Note also that if $\mu$ is an ultrafilter on $I$ and $F\leq_1 \mu$ via the function $f$ for a filter $F$, then $F$ is an ultrafilter. The reason is that if $Y\notin F$, then $f^{-1}Y\notin\mu$ and so $f^{-1}(I-Y)\in\mu$, which implies $f[f^{-1}(I-Y)]\in F$, which implies $I-Y\in F$, so $F$ is an ultrafilter.
Next, I claim that for ultrafilters, the relations are the same.
Theorem. If $\nu$ is an ultrafilter, then $F\leq_1\nu\iff F\leq_2\nu$.
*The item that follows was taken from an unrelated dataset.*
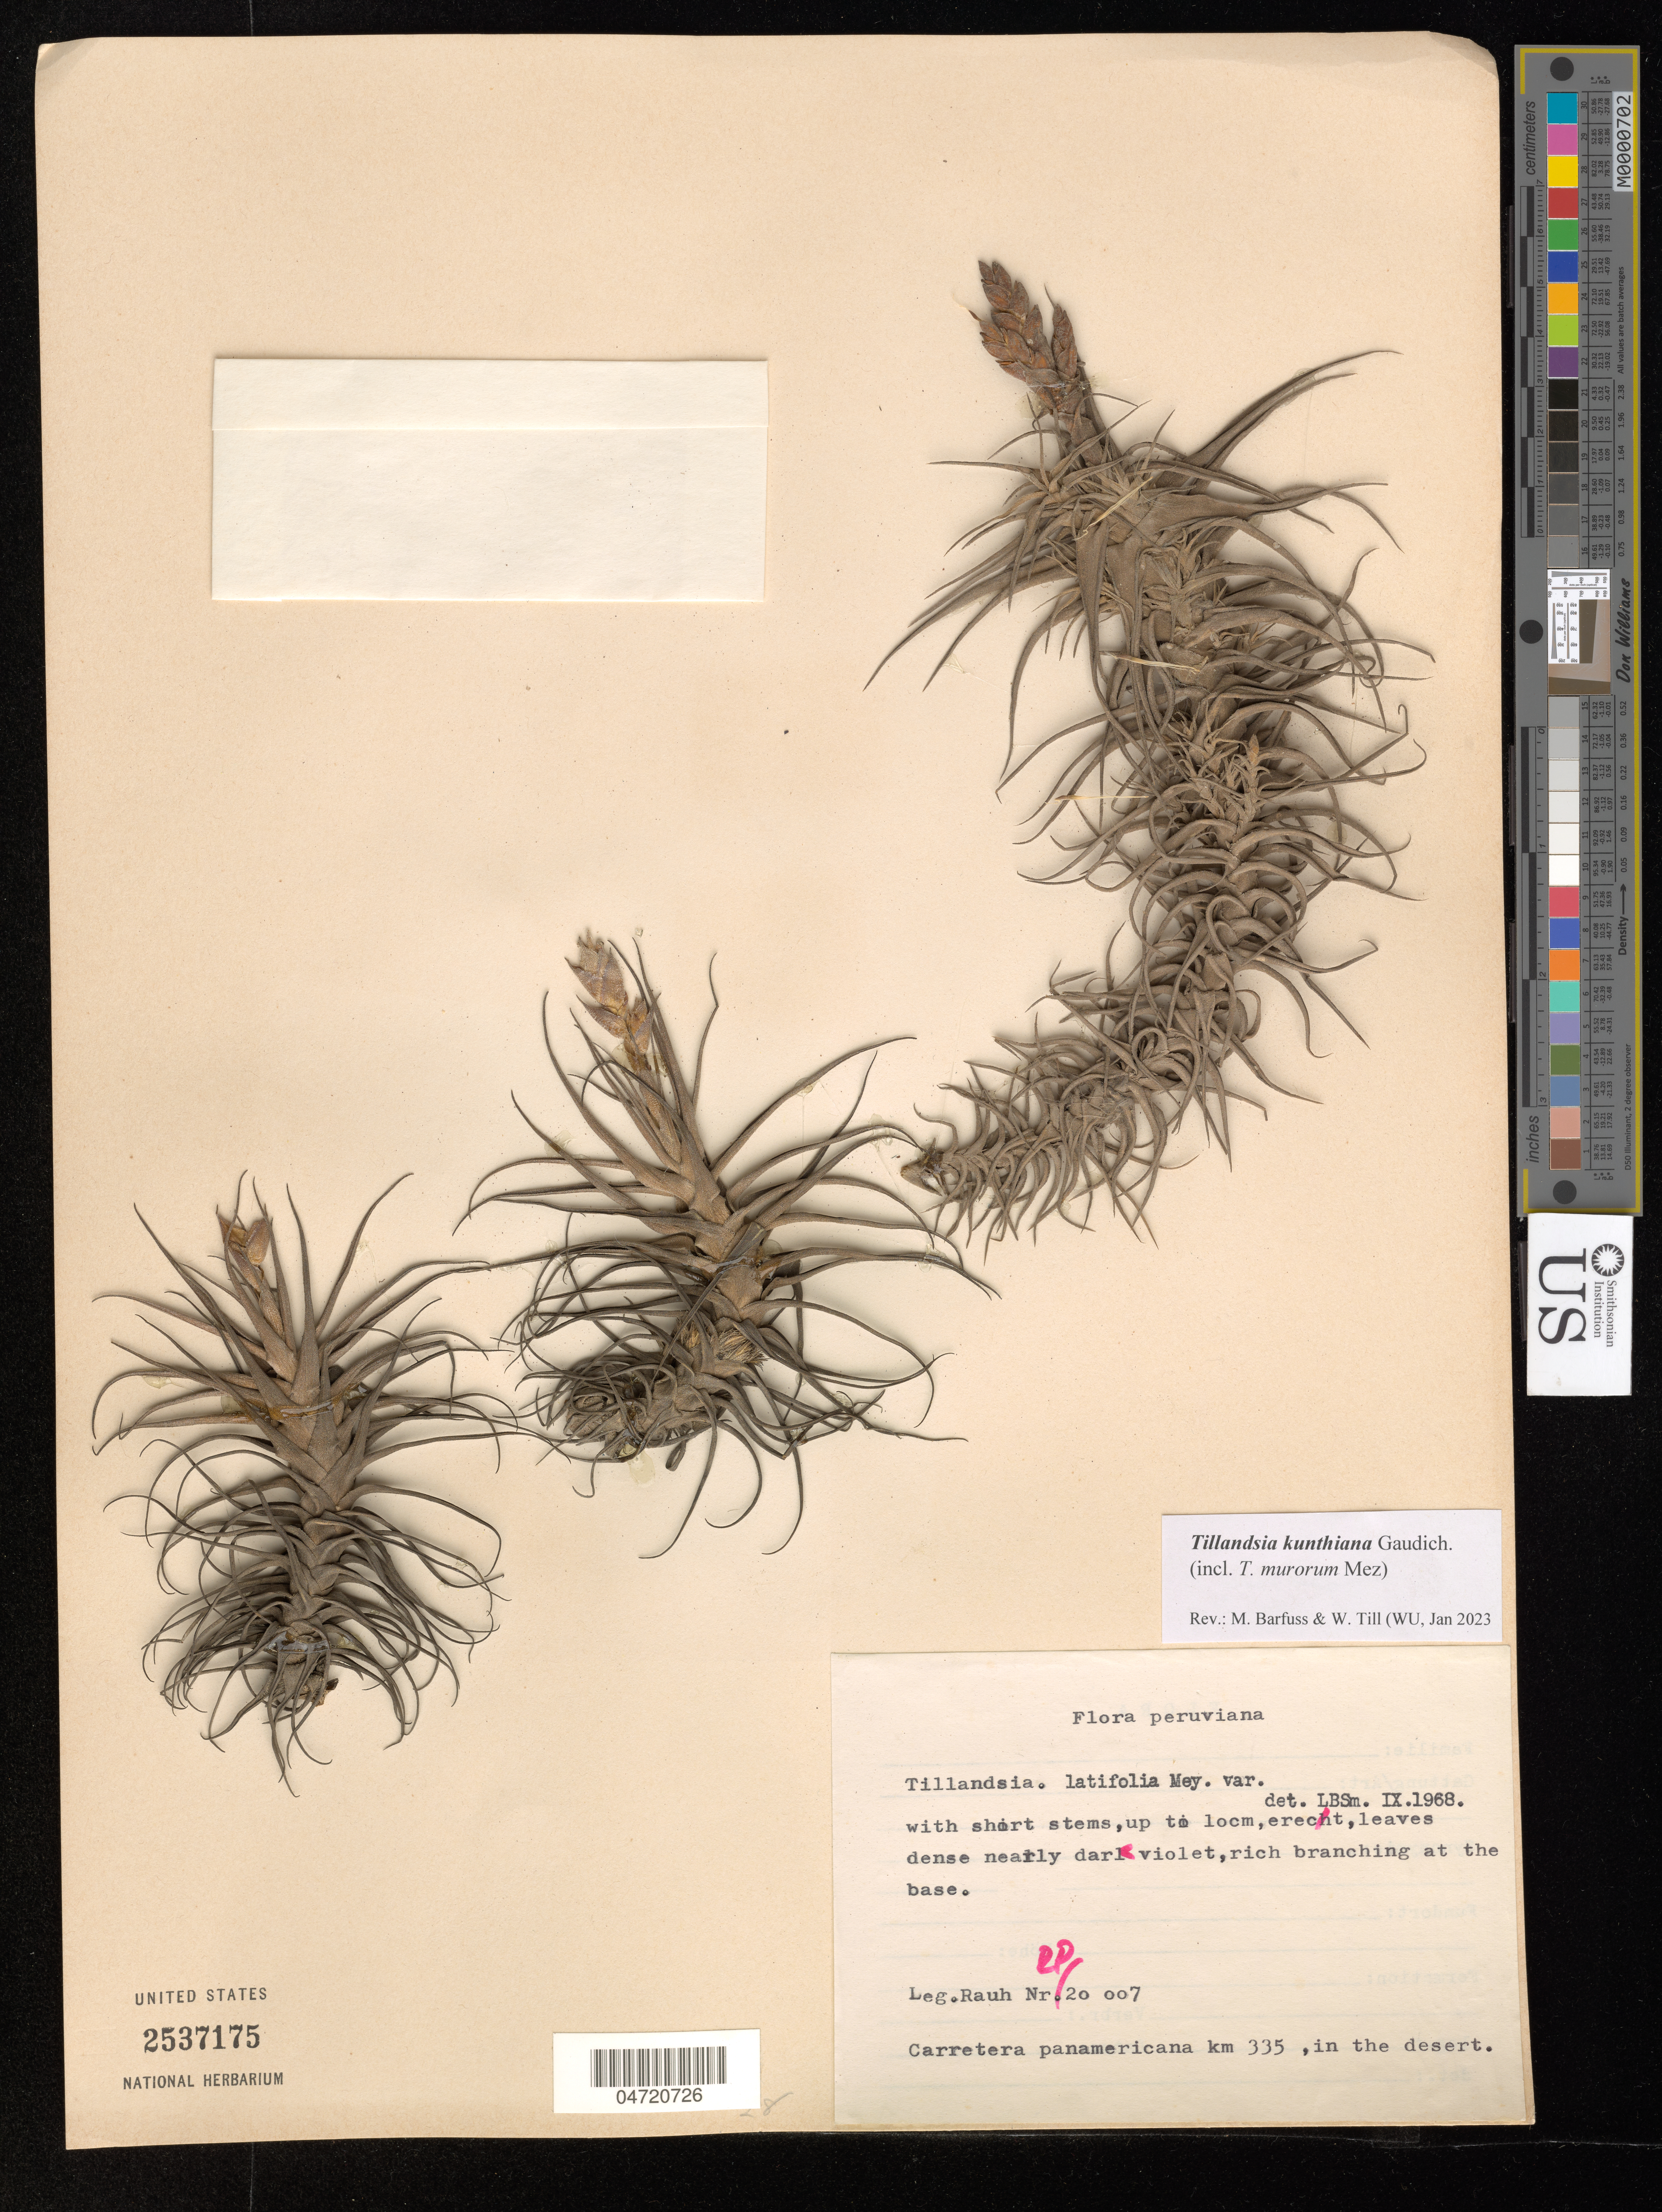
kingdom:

Proof. It suffices to prove the forward direction. Suppose $\nu$ is an ultrafilter on a set $J$ and $F$ is a filter on $I$ and $F\leq_1\nu$ as witnessed by $f:J\to I$. So $f[\nu]\subset F$. Consider any $X\in F$. If $f^{-1}X\in\nu$, then we get $X\supset f[f^{-1}X]\in f[\nu]$ and so $X\in f[\nu]$. Otherwise, since $\nu$ is an ultrafilter, we have $f^{-1}(I-X)\in\nu$ and so $I-X\supset f[f^{-1}(I-X)]\in f[\nu]\subset F$, which would put disjoint sets in $F$, a contradiction. QED
Finally, I claim that for ultrafilters, the relation $\leq_2$ is the same as the Rudin-Keisler order. The usual definition of this order is that if $F$ is a filter on $J$ and $f:J\to I$ is any function, then one we may define a filter $G=f*F$ on $I$ by $X\in G\leftrightarrow f^{-1}X\in F$. The Rudin-Keisler order is defined so that $G\leq_{RK} F$ if and only if there is $f$ for which $G=f*F$.
Suppose $F$ is a filter on $J$ and $f:J\to I$. I claim generally that $f*F=f[F]$. This is because $Y\subset f^{-1}f[Y]$ for $Y\subset J$ shows that $f[F]\subset f*F$; and conversely $f[f^{-1}X]\subset X$ for $X\subset I$ shows $f*F\subset f[F]$.
It follows that $\leq_2$ is the same as the Rudin-Keisler order.